Later examples of major motion picture events that used teaser trailers to gain hype are The Lord of the Rings trilogy, the Star Wars prequels, and the Spider-Man films. The Da Vinci Code teaser trailer was released even before a single frame of the movie had been shot. Harry Potter and the Half-Blood Princes teaser debuted three months before its intended release date, but its delay to July 15, 2009, expanded the gap to a year.

When the first teaser for Star Wars: Episode I – The Phantom Menace was attached to the films The Siege, A Bug's Life and Meet Joe Black, it was reported that many people had paid for admission to the film just to watch the trailer and subsequently walked out after the trailer had been screened. Similarly, teasers for Star Wars: Episode II – Attack of the Clones and Star Wars: Episode III – Revenge of the Sith were shown before the Pixar films Monsters, Inc. and The Incredibles, respectively. The teaser trailer for Cloverfield was first publicly shown attached to the film Transformers; at that point, nothing about the former was known, and the one-and-a-half-minute teaser did not include the movie title; only the producer's name, J. J. Abrams, and a release date, 1.18.08, were shown. The teaser trailer for another film directed by Abrams, Star Trek, was attached to Cloverfield itself, depicting the starship USS Enterprise being constructed on Earth, and again showing no title, instead just showing the Starfleet Insignia; the Star Trek teaser trailer originally announced the release date as Christmas 2008, but the movie was eventually delayed to May 8, 2009, making the wait between the teaser trailer and the movie itself 16 months. Other teasers also do not explicitly display the film's title, but reveal it in the URL for the website.

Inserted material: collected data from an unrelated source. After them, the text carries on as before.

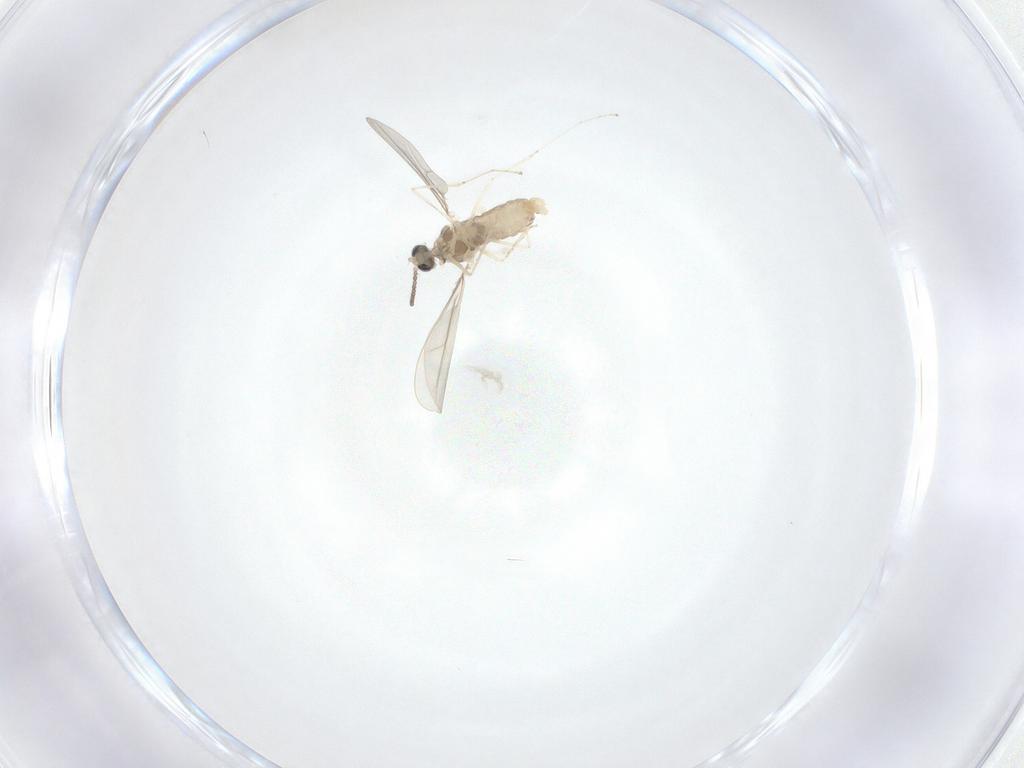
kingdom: Animalia
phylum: Arthropoda
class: Insecta
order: Diptera
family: Cecidomyiidae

Teasers often create hype in media to such extent that they get leaked. Avengers: Infinity War, 2.0 and KGF: Chapter 2 prove to be such examples. The teaser (the director's version) of 2.0 was released weeks before it was officially released on YouTube.

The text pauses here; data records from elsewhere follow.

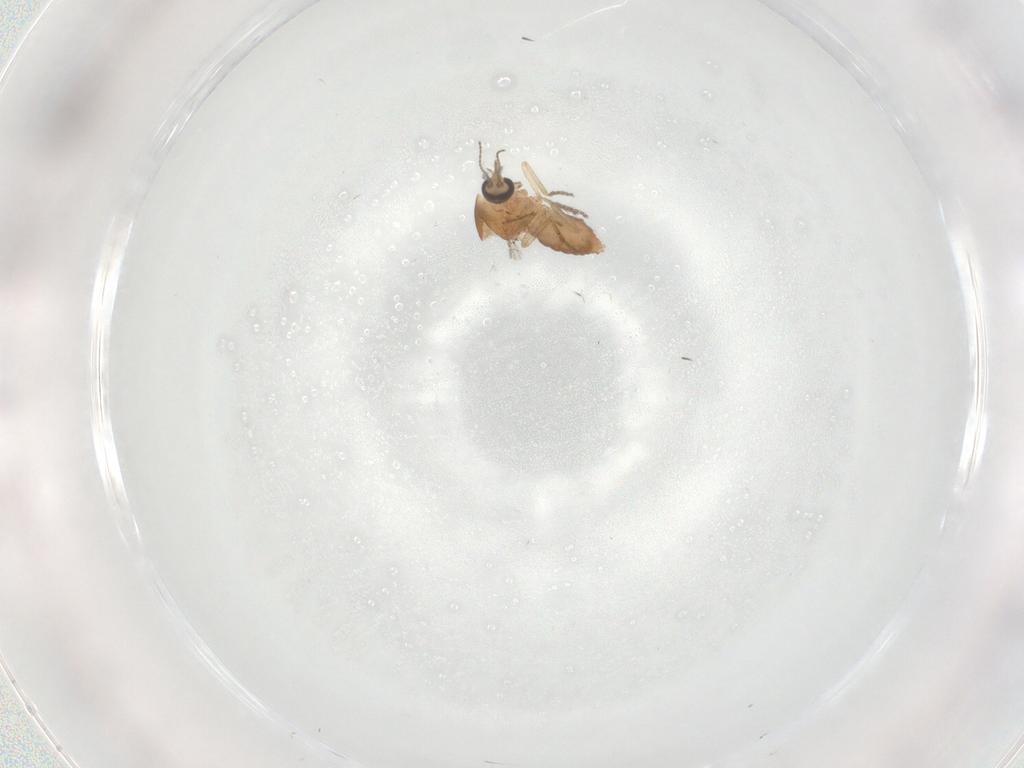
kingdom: Animalia
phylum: Arthropoda
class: Insecta
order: Diptera
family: Ceratopogonidae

DVD and Blu-ray releases of movies will usually contain both their teaser and theatrical trailers as special features. One exception to this rule is Spider-Man, whose teaser trailer featured an unrelated plot of bank robbers escaping in a helicopter, getting caught from behind and propelled backward into what at first appears to be a net, then is shown to be a gigantic spider web spun between the two towers at the World Trade Center. This teaser was pulled from theaters following the September 11, 2001 attacks, but it can be viewed on YouTube.